━━ RECORDED INFORMATION
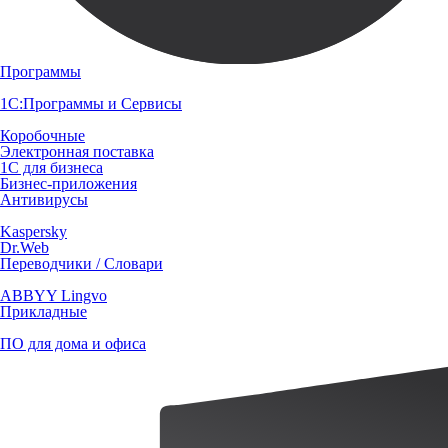
Программы
1С:Программы и Сервисы
Коробочные
Электронная поставка
1С для бизнеса
Бизнес-приложения
Антивирусы
Kaspersky
Dr.Web
Переводчики / Словари
ABBYY Lingvo
Прикладные
ПО для дома и офиса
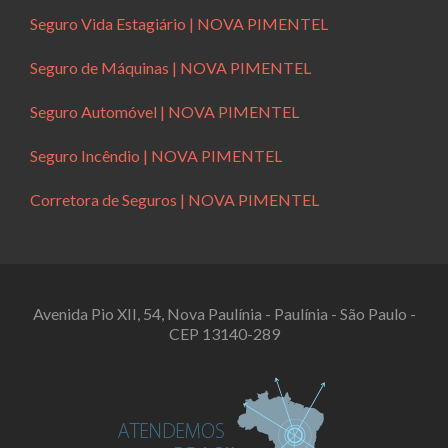
Seguro Vida Estagiário | NOVA PIMENTEL
Seguro de Máquinas | NOVA PIMENTEL
Seguro Automóvel | NOVA PIMENTEL
Seguro Incêndio | NOVA PIMENTEL
Corretora de Seguros | NOVA PIMENTEL
Avenida Pio XII, 54, Nova Paulínia - Paulínia - São Paulo -
CEP 13140-289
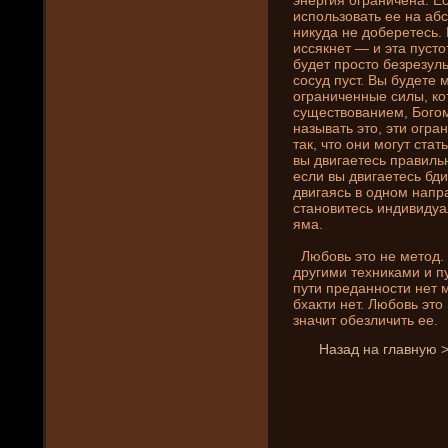
использовать ее на аб
ни­куда не доберетесь.
иссякнет — и эта пусто
буде­т просто безрезуль
сосуд пуст. Вы буде­те
ограни­ченные силы, к
существовани­ем, Богом
называть это, эти огр
так, что они­ могут ста
вы двигаетесь правильн
если вы двигаетесь бди
двигаясь в одном напра
становитесь индивидуал
яма.
Любовь это не метод. 
другими техни­ками и п
пути преданности нет м
бхакти нет. Любовь эт
значит обезличить ее.
Назад на главную 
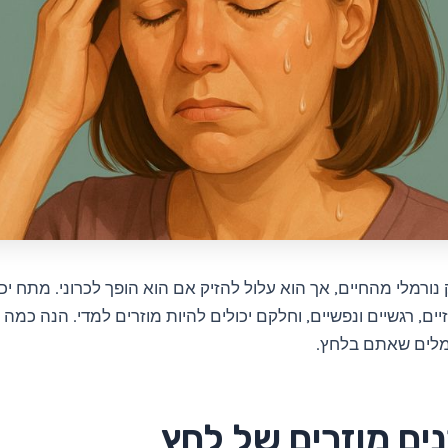
נורמלי מהחיים, אך הוא עלול להזיק אם הוא הופך לכרוני. מתח יכו
יים, רגשיים ונפשיים, וחלקם יכולים להיות מוזרים למדי. הנה כמה 
לים שאתם בלחץ.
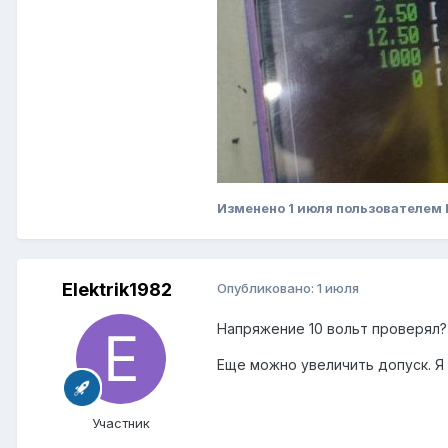
Изменено
1 июля
пользователем 
Elektrik1982
Опубликовано:
1 июля
Напряжение 10 вольт проверял?
Еще можно увеличить допуск. Я 
Участник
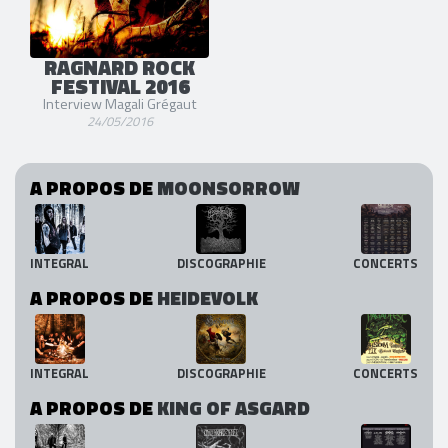
RAGNARD ROCK
FESTIVAL 2016
Interview Magali Grégaut
24/05/2016
A PROPOS DE
MOONSORROW
INTEGRAL
DISCOGRAPHIE
CONCERTS
A PROPOS DE
HEIDEVOLK
INTEGRAL
DISCOGRAPHIE
CONCERTS
A PROPOS DE
KING OF ASGARD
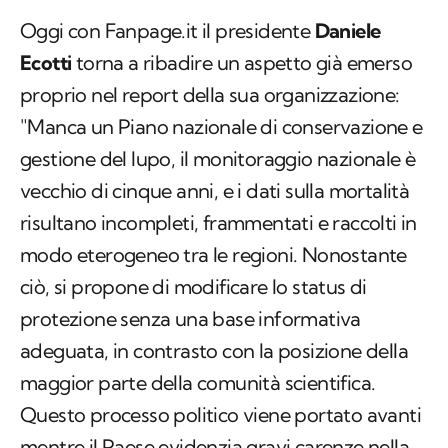
Oggi con
Fanpage.it
il presidente
Daniele
Ecotti
torna a ribadire un aspetto già emerso
proprio nel report della sua organizzazione:
"Manca un Piano nazionale di conservazione e
gestione del lupo, il monitoraggio nazionale è
vecchio di cinque anni, e i dati sulla mortalità
risultano incompleti, frammentati e raccolti in
modo eterogeneo tra le regioni. Nonostante
ciò, si propone di modificare lo status di
protezione senza una base informativa
adeguata, in contrasto con la posizione della
maggior parte della comunità scientifica.
Questo processo politico viene portato avanti
mentre il Paese evidenzia gravi carenze nella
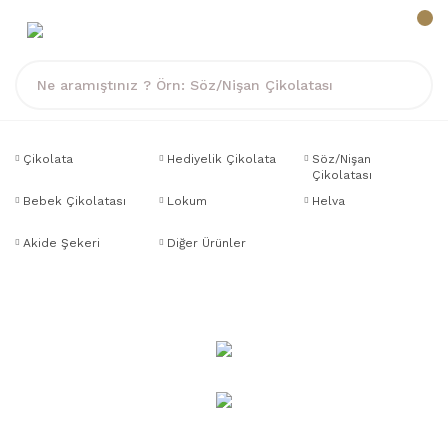
Çikolata
Hediyelik Çikolata
Söz/Nişan
Çikolatası
Bebek Çikolatası
Lokum
Helva
Akide Şekeri
Diğer Ürünler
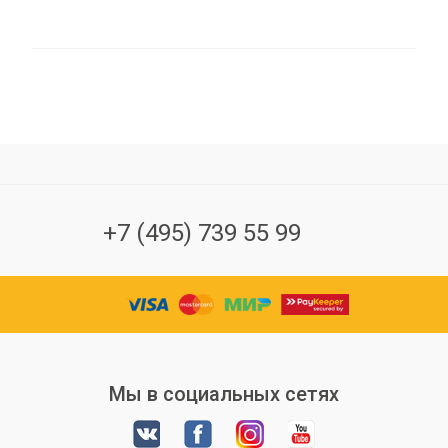
+7 (495) 739 55 99
Мы в социальных сетях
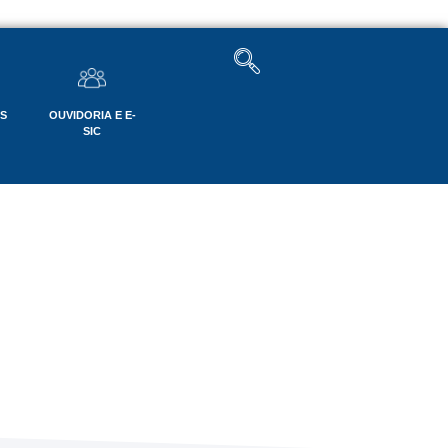
OS
OUVIDORIA E E-
SIC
━━━━
▶ **TASK GOAL**:
Rewrite the material from its start through the line containing "KING OF ASGARD", replacing "DISCOGRAPHIE" with "DISCOGRAPHY" and keeping everything else unchanged. Omit the pictures from your answer.

▶ **EXERCISE RESULT**:
Программы
1С:Программы и Сервисы
Коробочные
Электронная поставка
1С для бизнеса
Бизнес-приложения
Антивирусы
Kaspersky
Dr.Web
Переводчики / Словари
ABBYY Lingvo
Прикладные
ПО для дома и офиса
Seguro Vida Estagiário | NOVA PIMENTEL
Seguro de Máquinas | NOVA PIMENTEL
Seguro Automóvel | NOVA PIMENTEL
Seguro Incêndio | NOVA PIMENTEL
Corretora de Seguros | NOVA PIMENTEL
Avenida Pio XII, 54, Nova Paulínia - Paulínia - São Paulo -
CEP 13140-289
использовать ее на аб
ни­куда не доберетесь.
иссякнет — и эта пусто
буде­т просто безрезуль
сосуд пуст. Вы буде­те
ограни­ченные силы, к
существовани­ем, Богом
называть это, эти огр
так, что они­ могут ста
вы двигаетесь правильн
если вы двигаетесь бди
двигаясь в одном напра
становитесь индивидуал
яма.
Любовь это не метод. 
другими техни­ками и п
пути преданности нет м
бхакти нет. Любовь эт
значит обезличить ее.
Назад на главную 
נורמלי מהחיים, אך הוא עלול להזיק אם הוא הופך לכרוני. מתח יכו
יים, רגשיים ונפשיים, וחלקם יכולים להיות מוזרים למדי. הנה כמה 
לים שאתם בלחץ.
Изменено
1 июля
пользователем 
Elektrik1982
Опубликовано:
1 июля
Напряжение 10 вольт проверял?
Еще можно увеличить допуск. Я 
Участник
RAGNARD ROCK
FESTIVAL 2016
Interview Magali Grégaut
24/05/2016
A PROPOS DE
MOONSORROW
INTEGRAL
DISCOGRAPHY
CONCERTS
A PROPOS DE
HEIDEVOLK
INTEGRAL
DISCOGRAPHY
CONCERTS
A PROPOS DE
KING OF ASGARD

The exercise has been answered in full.